# Trcn1



## mixa (26 Apr 2012)

Hi 
I am filling out form to cancel tax registration, I was a sole trader (no VAT).

On the trcn1 form it says -assets and equipment: state how disposed of if on hand give details and state current value, the only things i purchased for the business was dell workstation, tablet, and computer software . I have not sold any of those assets. I could establish prices for computer and peripherals and put it into TRCN1 form I have no idea how to tackle software, because it cannot be resell. Everything was bought in 2009/2010.

thanks for any help
Tomek


----------



## WindUp (26 Apr 2012)

Did you expense these items or claim capital allowances on them?


----------



## mixa (26 Apr 2012)

Yes


----------



## WindUp (26 Apr 2012)

which?   expense or capital allowances?

if they are small value, id be inclined to just put in "no assets"


----------



## mixa (27 Apr 2012)

Capital allowances, it cost me around 10.000 Euros in two years. I see that the row with depreciation is filled in 11E form and I was trying to contact person who did the taxes for me for two years but without success.
Thank you for your help WindUp


----------



## mixa (23 May 2012)

Anybody? I would appreciate any help..


----------



## mandelbrot (23 May 2012)

mixa said:


> Anybody? I would appreciate any help..


 
You could try calling in to the customer service desk at your tax office and they might be able to help you fill in the form.

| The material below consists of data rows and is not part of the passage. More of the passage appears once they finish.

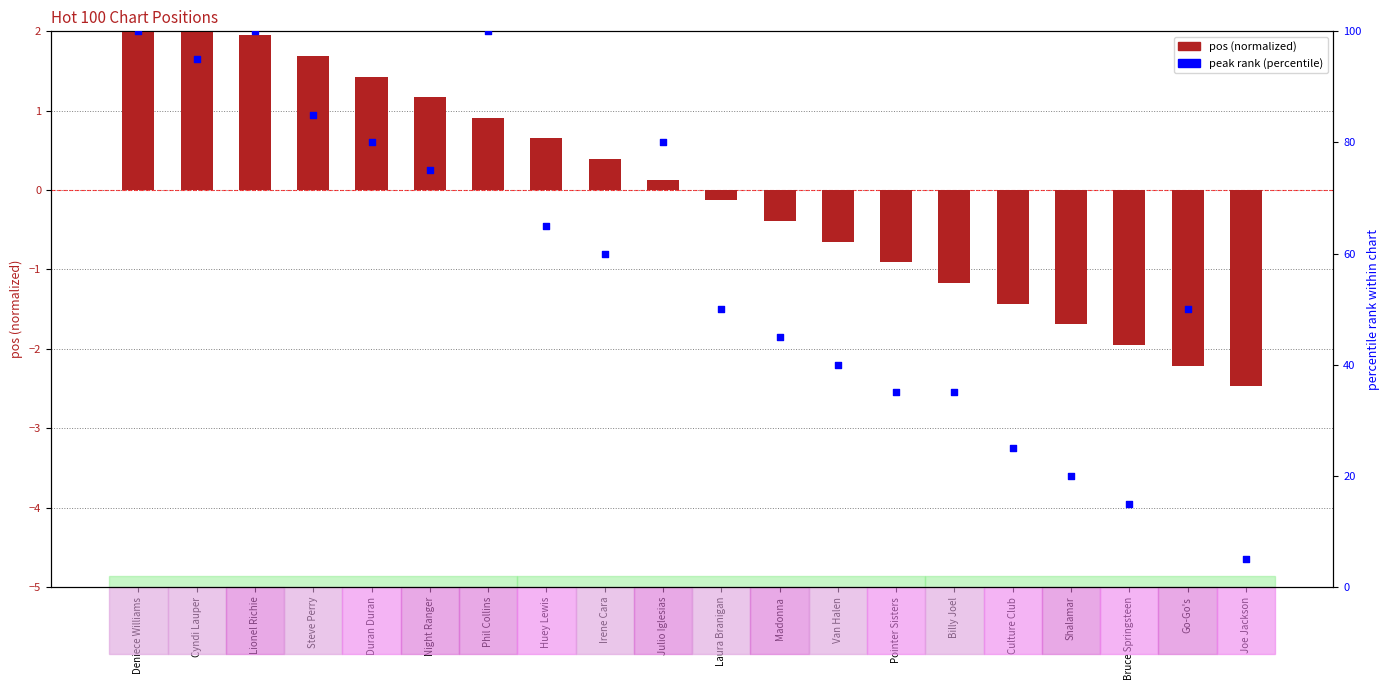

Which series reaches the maximum Y coordinate?

peak rank (percentile)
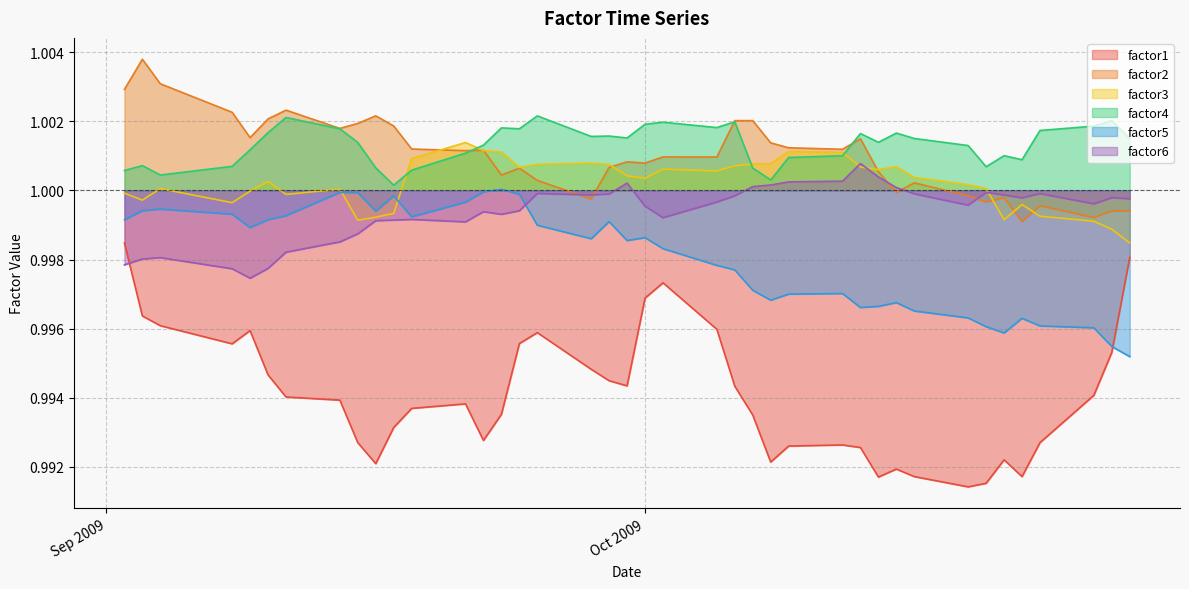

How many interior local valleys does the factor2 series have?

12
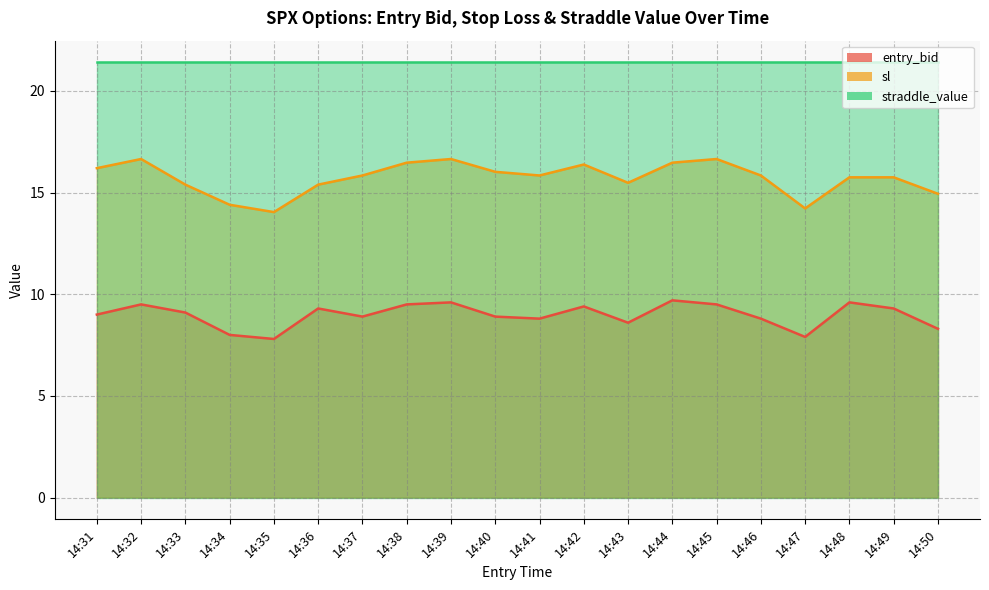

In entry_bid, how many points are lower than both neighbors (excluding endpoints)?

5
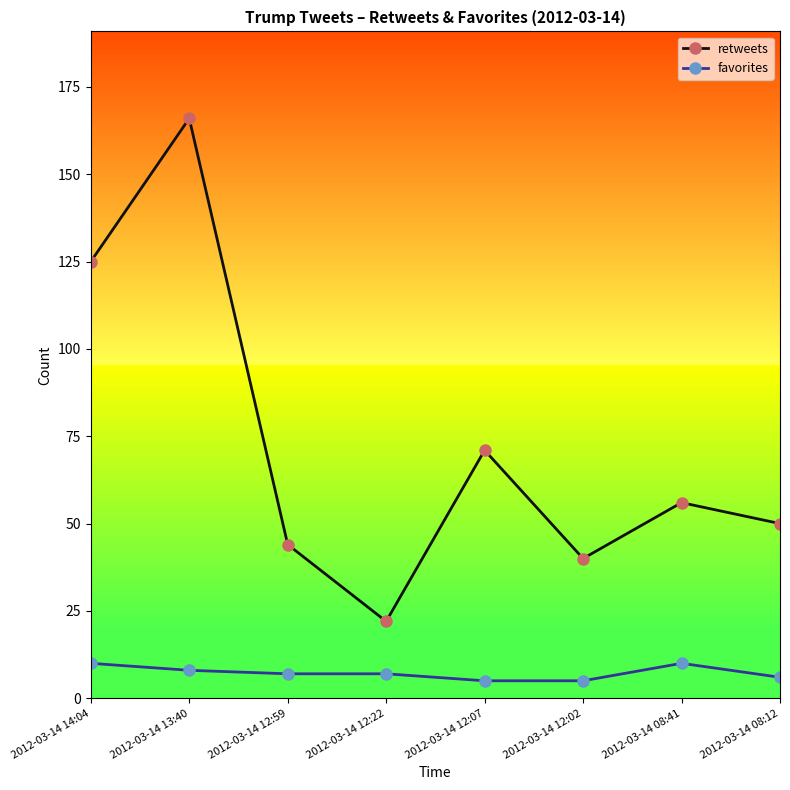

At which category is the sum across all series the highest?

2012-03-14 13:40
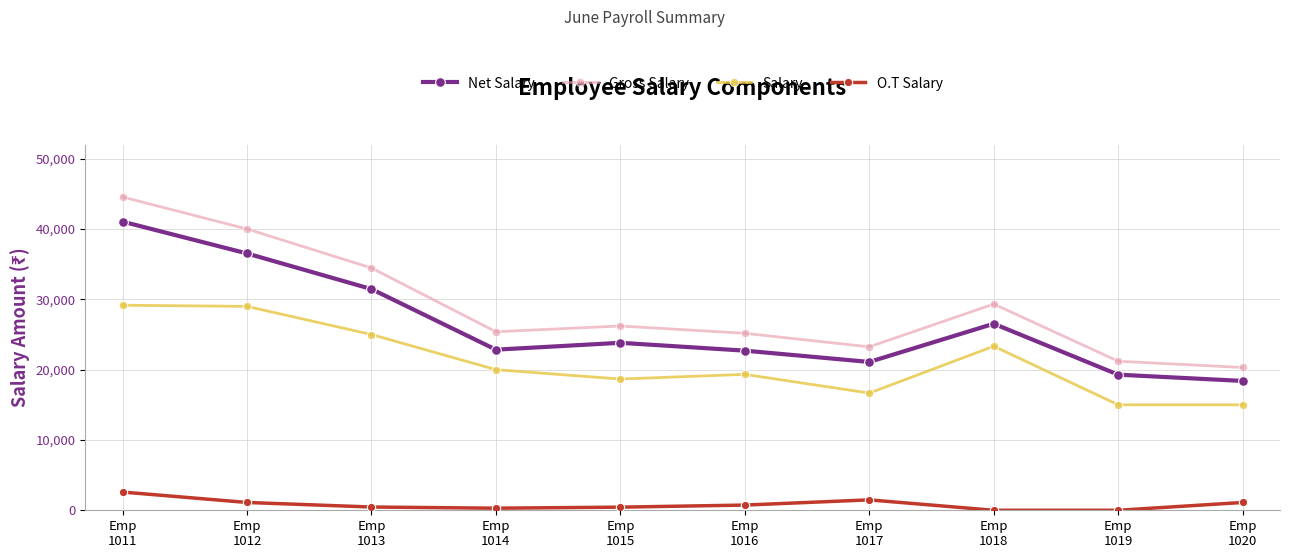

Is the value of Net Salary at Emp
1020 greater than the value of Gross Salary at Emp
1016?

No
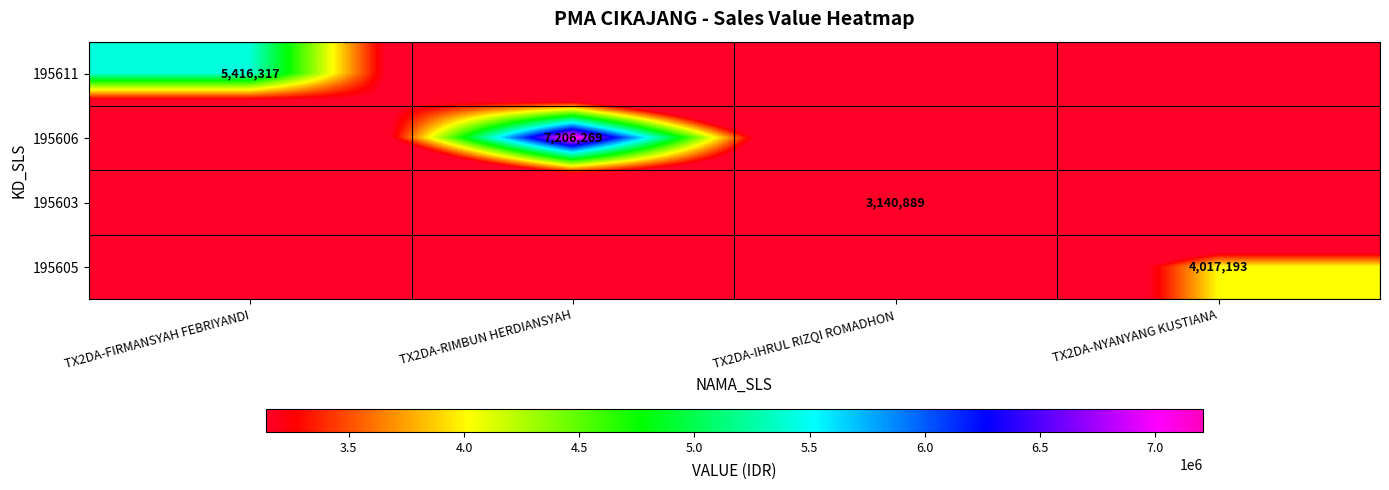

The 195606 series shows 9965097 at TX2DA-RIMBUN HERDIANSYAH. True or false?

False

What Windup was asking you was whether the 10k you spent on workstation etc... was claimed as day-to-day expenses, or were the items treated as Fixed Assets and capital allowances claimed (in this case the 10k would be claimed not all at once but over 8 years @ 1,250 each year).


----------



## mixa (23 May 2012)

Thank you mandelbrot. Most of it was fixed assets. I will be able to find current hardware prices so but I guess I will contact tax office for some clarification on software I bought.
Thank you!


----------